Dermit was removed from negotiations on the spot.
The merger was paused.
Governance reforms were demanded.
And Constance—smiling through her fury—was forced into a corner she couldn’t lawyer her way out of.
Matilda kept her CEO seat.
But she didn’t win by staying ruthless.
She won by finally letting someone stand beside her who wasn’t bought.
Zayn was offered a real job.
Not charity.
Not hush money.
A legitimate role in management—security oversight and systems compliance.

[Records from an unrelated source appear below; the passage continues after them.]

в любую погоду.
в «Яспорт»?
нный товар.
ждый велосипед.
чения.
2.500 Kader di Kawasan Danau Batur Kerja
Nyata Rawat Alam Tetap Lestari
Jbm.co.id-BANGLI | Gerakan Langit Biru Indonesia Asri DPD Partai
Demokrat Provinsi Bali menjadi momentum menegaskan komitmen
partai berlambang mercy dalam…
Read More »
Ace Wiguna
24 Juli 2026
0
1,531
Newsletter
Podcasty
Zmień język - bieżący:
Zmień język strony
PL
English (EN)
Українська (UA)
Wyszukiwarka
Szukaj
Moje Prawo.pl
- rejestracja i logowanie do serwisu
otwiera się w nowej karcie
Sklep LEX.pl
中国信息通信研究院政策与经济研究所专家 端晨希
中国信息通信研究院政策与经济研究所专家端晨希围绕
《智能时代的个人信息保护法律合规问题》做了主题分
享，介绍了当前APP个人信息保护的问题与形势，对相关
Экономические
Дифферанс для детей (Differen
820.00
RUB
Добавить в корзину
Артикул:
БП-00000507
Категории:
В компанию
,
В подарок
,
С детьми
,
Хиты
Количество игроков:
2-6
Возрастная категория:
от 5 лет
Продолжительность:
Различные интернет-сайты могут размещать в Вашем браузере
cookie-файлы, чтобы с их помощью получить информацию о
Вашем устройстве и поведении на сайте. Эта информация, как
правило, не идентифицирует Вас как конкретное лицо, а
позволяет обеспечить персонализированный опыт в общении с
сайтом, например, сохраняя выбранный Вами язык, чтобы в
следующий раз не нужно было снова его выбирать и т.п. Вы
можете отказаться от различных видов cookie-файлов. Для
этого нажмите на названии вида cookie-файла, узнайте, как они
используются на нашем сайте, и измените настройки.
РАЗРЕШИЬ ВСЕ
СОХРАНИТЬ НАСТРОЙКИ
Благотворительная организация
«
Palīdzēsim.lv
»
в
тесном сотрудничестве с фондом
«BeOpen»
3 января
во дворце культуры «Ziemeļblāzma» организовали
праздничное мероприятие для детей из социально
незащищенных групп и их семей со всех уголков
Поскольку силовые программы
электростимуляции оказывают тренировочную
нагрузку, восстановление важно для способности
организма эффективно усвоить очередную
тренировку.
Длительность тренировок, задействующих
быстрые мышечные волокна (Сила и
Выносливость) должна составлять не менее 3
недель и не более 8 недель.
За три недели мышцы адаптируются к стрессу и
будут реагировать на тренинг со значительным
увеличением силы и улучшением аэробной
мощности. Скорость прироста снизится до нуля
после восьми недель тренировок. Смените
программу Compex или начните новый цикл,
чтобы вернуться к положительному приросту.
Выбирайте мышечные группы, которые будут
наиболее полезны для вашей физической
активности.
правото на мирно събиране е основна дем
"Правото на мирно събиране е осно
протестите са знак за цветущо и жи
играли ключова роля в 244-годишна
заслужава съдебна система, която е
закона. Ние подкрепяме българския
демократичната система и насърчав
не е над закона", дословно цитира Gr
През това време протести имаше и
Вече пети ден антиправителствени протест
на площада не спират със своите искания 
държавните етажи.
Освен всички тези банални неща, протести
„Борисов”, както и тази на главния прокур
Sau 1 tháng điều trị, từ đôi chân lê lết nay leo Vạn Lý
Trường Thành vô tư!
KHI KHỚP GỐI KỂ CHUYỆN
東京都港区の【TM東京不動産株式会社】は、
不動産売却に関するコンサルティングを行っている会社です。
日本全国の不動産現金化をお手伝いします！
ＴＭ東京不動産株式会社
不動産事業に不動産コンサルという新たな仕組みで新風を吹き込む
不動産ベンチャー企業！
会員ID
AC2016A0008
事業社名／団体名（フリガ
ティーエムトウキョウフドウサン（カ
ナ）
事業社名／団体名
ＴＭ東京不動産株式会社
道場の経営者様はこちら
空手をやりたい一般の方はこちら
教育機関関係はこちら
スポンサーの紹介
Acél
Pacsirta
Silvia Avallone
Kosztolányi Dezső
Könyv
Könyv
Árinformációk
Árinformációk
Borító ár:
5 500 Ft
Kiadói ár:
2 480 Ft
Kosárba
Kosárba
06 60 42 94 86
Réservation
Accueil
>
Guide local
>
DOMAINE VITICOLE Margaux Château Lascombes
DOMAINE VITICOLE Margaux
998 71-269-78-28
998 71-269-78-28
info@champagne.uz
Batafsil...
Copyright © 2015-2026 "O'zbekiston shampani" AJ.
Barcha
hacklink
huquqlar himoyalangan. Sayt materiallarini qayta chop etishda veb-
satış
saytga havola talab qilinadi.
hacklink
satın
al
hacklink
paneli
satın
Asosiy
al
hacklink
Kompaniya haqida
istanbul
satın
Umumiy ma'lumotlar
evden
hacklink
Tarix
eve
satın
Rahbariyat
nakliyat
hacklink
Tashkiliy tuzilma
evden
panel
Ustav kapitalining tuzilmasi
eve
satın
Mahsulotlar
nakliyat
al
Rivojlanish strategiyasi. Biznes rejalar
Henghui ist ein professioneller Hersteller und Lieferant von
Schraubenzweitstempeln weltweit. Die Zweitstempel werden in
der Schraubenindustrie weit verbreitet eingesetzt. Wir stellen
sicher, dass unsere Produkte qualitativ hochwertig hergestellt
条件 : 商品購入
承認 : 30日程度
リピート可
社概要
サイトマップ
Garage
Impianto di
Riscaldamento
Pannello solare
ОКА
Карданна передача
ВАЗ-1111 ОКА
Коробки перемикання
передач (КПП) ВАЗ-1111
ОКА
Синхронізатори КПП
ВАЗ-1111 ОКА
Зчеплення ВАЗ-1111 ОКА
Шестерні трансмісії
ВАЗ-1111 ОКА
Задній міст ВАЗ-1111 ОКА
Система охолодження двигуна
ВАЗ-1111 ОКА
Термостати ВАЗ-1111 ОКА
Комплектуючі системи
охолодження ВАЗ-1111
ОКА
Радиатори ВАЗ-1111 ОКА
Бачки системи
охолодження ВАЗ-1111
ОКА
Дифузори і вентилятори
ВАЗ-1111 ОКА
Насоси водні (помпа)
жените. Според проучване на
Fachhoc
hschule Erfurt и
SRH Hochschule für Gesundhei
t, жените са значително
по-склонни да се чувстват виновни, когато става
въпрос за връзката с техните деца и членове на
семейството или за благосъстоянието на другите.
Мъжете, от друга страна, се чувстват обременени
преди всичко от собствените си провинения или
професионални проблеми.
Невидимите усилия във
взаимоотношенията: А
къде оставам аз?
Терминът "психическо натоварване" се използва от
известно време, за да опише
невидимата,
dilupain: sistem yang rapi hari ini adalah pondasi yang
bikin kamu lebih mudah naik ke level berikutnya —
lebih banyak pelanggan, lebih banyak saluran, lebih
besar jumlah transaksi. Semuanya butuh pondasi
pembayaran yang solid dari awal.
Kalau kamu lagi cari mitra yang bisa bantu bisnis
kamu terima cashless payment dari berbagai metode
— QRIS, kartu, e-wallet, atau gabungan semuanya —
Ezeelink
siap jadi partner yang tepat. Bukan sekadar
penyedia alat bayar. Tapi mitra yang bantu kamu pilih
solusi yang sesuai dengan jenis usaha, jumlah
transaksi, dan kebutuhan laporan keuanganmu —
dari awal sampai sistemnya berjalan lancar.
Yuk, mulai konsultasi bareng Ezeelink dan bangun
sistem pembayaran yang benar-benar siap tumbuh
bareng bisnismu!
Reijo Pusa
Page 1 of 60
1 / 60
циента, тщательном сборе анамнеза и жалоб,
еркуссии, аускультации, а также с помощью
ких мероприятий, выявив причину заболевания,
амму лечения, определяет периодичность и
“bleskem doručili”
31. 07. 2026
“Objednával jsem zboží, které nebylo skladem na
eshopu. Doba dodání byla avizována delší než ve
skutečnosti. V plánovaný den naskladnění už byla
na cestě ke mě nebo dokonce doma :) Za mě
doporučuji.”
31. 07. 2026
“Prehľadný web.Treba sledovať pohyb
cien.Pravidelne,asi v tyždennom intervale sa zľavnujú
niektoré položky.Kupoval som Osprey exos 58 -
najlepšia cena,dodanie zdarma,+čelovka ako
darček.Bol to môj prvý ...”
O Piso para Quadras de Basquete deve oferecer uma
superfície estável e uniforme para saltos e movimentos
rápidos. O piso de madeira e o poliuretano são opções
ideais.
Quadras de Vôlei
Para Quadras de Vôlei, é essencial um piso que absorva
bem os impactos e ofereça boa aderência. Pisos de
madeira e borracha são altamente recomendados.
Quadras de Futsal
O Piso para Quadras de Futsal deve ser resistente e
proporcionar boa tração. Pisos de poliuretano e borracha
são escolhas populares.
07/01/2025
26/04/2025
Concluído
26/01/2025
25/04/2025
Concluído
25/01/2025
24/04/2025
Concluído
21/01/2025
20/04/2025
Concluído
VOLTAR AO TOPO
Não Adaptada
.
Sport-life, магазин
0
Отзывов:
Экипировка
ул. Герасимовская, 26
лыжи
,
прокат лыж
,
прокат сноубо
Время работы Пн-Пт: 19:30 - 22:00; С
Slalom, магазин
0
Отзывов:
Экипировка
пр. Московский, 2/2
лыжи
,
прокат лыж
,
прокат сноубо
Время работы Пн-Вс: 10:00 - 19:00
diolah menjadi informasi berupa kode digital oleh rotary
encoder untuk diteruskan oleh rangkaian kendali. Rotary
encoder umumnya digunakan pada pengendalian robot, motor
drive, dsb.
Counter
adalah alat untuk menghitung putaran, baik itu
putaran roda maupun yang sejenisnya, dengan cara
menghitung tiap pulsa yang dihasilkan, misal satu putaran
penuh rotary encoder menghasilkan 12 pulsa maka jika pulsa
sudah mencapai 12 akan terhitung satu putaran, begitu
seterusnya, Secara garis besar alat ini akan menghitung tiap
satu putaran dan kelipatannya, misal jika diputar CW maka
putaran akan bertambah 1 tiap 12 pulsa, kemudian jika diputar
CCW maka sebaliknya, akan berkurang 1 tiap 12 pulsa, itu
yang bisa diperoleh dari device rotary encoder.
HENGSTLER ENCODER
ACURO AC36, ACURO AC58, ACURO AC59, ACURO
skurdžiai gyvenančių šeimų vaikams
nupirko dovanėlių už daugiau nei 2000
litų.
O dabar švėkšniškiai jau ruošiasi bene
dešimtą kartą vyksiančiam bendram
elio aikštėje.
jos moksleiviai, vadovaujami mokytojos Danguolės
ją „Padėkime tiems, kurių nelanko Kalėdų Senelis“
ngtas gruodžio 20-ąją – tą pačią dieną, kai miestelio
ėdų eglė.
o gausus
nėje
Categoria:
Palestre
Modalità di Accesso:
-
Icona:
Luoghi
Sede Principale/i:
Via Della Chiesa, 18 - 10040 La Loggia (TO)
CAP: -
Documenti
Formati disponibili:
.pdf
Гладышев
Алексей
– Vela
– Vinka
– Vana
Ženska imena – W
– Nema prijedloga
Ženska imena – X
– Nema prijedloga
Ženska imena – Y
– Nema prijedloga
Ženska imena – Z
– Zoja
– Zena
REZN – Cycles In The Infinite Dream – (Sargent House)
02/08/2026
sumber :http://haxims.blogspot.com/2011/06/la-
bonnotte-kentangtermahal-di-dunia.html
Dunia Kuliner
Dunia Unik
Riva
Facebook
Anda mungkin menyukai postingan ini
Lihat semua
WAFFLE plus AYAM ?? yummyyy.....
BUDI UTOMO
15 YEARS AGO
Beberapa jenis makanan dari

He accepted—on one condition.
Matilda met him in the hallway after the meeting.
“You were incredible,” she said quietly.
Zayn’s eyes went to Bridget, who was holding Louisa’s hand.
Then back to Matilda.
“Don’t ever make her ashamed of the adults in her life,” he said. “Don’t lie to her.”
Matilda’s throat moved.
“Lying,” she admitted softly, “made me the loneliest person I know.”
Zayn nodded once.
“Then stop.”
EPILOGUE — THREE WEEKS LATER
Matilda showed up at Zayn’s apartment in a simple coat.
No entourage.
No cameras.
Just a woman who looked tired of pretending.
Bridget opened the door first.
She stared at Matilda for a long moment.
Then said, “Are you still fake?”
Matilda blinked.
Then smiled—real this time.
“I’m trying not to be.”
Bridget nodded as if that was the only answer that mattered.
Zayn watched them, feeling something unfamiliar loosen in his chest.
Not trust.
Not yet.
But the beginning of something that could grow into it:
Honesty.
And hope.
Because the story didn’t end with a grand kiss in a boardroom.
It ended with something rarer:
Two adults choosing to stop using each other as shields…
and start building something real enough that a child could believe in it.